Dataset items
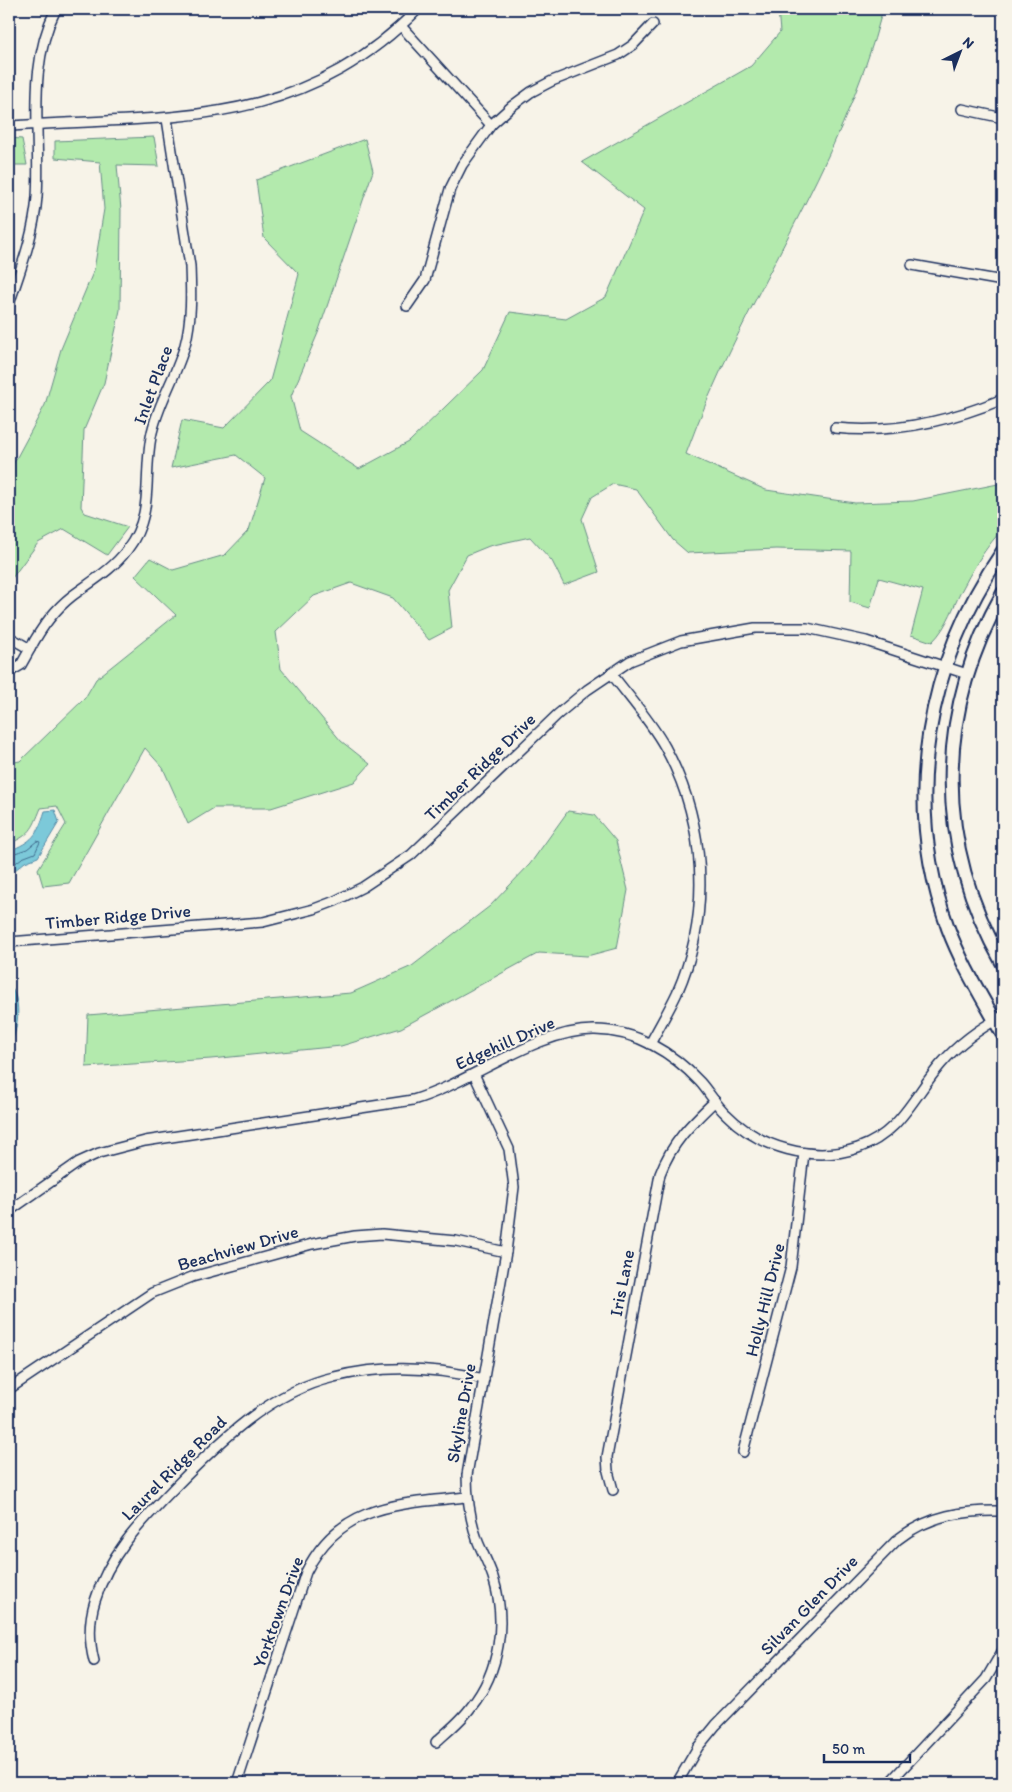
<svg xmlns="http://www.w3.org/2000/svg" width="1012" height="1792" font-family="Itim,sans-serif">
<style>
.green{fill:#b3eaad;stroke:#678c86}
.water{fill:#7bc9d9;stroke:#558ba8}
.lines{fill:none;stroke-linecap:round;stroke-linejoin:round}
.shore{stroke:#416d8f;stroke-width:1}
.street-casing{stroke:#1b2f5e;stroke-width:12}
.secondary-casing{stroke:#1b2f5e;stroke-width:16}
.street{stroke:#f7f3e8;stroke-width:9}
.secondary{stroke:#f7f3e8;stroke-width:12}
.labels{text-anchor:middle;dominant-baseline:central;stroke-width:4;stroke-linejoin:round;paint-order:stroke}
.street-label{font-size:18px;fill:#1b2f5e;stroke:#f7f3e8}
</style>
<rect width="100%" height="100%" fill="#f7f3e8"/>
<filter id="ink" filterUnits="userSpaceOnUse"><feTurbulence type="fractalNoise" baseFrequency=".02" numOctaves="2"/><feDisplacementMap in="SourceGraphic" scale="10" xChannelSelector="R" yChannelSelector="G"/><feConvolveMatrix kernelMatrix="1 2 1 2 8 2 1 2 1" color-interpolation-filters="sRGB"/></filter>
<g filter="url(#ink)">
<g class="green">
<path d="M778,9H883C842,167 741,301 686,454L766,490L855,503L913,501L1003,483V529C988,544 975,565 965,584C954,603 948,627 932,642L911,635L923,590L879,578L870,608L850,602L851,551L776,549L688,553L673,540L636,489L613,484L592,497L582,519L599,572L564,585L552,561L530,537L489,546L467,555L448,590L452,628L429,640L393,598L351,583L314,596L276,632L281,669L341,741L370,764L354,782L271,808H214L188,824L163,768L145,748L69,883L43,886L38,869L66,824L57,806L41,808C32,830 31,834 9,844V763L20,761L85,698L96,679L176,615L135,576L150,558L173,570L225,555L249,530L265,478L236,455L171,468L182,420L224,428L270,381L299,274L264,238L256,180L365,139L373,171L318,333L291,396L300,431L359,469L409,442L483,370L510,312L566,319L606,297L644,210L582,162L751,66L780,32Z"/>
<path d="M154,137L159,166L117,165L121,210L120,310L104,383L84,430L81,507L85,513L128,527L107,555L64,529L38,543L9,582V472L45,405L61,349L94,270L104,209L100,162L55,158V141Z"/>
<path d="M9,138L22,139L27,165H9Z"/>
<path d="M568,811L594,815L616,841L628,890L617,948L587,956L539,953L401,1028L341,1046L211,1059L86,1067L88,1015L351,993L412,966L490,906L530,864Z"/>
</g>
<g class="water">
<path d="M55,810L59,822L38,857L25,862L9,875V851C33,841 37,836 45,811Z"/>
<path d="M9,984C24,1004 17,1029 9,1051Z"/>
</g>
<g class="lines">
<path class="shore" d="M9,855L27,849L37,841L40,842L35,853L22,858L9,868"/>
<g class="street-casing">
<g id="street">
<path d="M401,26L491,125"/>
<path d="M962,109L1003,118"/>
<path d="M9,126C165,115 297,132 418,9"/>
<path d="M912,265L1003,281"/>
<path d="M9,304C21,268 34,235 37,197C41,134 26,68 56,9"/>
<path d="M407,306L425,280L450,189L462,165L491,125L512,106L531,92L552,81L618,55L633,45L653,24"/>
<path d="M835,428C892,434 950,421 1003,399"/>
<path d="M9,637L30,649L21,665L9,672"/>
<path d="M30,649C41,628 54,610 72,596C92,581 112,570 127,550C155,513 143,479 151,437C157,405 176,377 185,345C192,319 191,292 190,266L167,119"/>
<path d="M611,673C629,697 650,720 665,747C706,822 712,914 677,993C669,1010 659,1027 650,1044"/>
<path d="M9,942L263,922L314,909L335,901L363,887L411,855L557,715L587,690L630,661L681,641L755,628H807L866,641L967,674"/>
<path d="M9,1211L79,1162L99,1153L145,1141L413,1100C471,1083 537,1029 595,1030C636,1030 673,1053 700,1082C709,1092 716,1105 726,1114C759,1148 813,1163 858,1148C901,1133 914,1095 941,1064C959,1043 980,1028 1003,1016"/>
<path d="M9,1389L152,1293L192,1277L312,1244L355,1236L382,1234L456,1241L506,1252"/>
<path d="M743,1452L791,1267L804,1153"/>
<path d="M613,1490L608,1471L607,1457L660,1174C672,1142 691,1124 715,1101"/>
<path d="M94,1661C89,1641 89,1620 95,1601C109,1554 141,1522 174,1488C219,1442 269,1392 334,1377C385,1364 434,1367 484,1379"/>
<path d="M436,1742C448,1731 462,1720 471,1707C500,1671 507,1621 493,1577C489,1565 483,1554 478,1542C470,1520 467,1498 467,1475L506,1252L514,1187L509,1149L474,1074"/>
<path d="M237,1783L306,1572C340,1503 400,1504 467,1497"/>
<path d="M677,1783L698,1747L716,1725L897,1540C929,1515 964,1510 1003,1511"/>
<path d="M889,1783L986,1679L1003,1650"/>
</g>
</g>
<g class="secondary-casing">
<g id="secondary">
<path d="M1003,551C927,662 901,799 948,928C962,966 984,1000 1003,1035"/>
<path d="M1003,593C935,713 934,843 1003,964"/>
</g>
</g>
<use href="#street" class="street"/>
<use href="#secondary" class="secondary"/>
</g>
</g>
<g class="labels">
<g class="street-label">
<text transform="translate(153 385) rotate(-70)">Inlet Place</text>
<text transform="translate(480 767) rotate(-44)">Timber Ridge Drive</text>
<text transform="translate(118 917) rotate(-5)">Timber Ridge Drive</text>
<text transform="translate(505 1043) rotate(-24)">Edgehill Drive</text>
<text transform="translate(238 1248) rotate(-16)">Beachview Drive</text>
<text transform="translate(622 1283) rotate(-79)">Iris Lane</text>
<text transform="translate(765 1300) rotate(-76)">Holly Hill Drive</text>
<text transform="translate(461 1413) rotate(-80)">Skyline Drive</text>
<text transform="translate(174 1468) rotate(-45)">Laurel Ridge Road</text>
<text transform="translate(809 1605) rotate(-46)">Silvan Glen Drive</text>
<text transform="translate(278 1612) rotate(-70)">Yorktown Drive</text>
</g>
</g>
<rect width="1012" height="1792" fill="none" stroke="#f7f3e8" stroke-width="30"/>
<rect x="15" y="15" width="982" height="1762" fill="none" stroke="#1b2f5e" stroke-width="2" filter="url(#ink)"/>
<g transform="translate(960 52) rotate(42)" stroke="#f7f3e8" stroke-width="4" paint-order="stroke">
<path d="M0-4L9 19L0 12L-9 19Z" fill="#1b2f5e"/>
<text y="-8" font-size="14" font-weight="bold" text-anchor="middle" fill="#1b2f5e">N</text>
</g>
<path d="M824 1754v8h86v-8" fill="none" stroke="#1b2f5e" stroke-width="2.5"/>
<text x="832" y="1754" font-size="15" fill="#1b2f5e" stroke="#f7f3e8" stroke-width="4" paint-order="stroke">50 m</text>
</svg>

▶ _TASK DETAILS_: In the entries above, find every line holding the word "lines" and copy it out.

▶ _TASK SOLUTION_:
.lines{fill:none;stroke-linecap:round;stroke-linejoin:round}
<g class="lines">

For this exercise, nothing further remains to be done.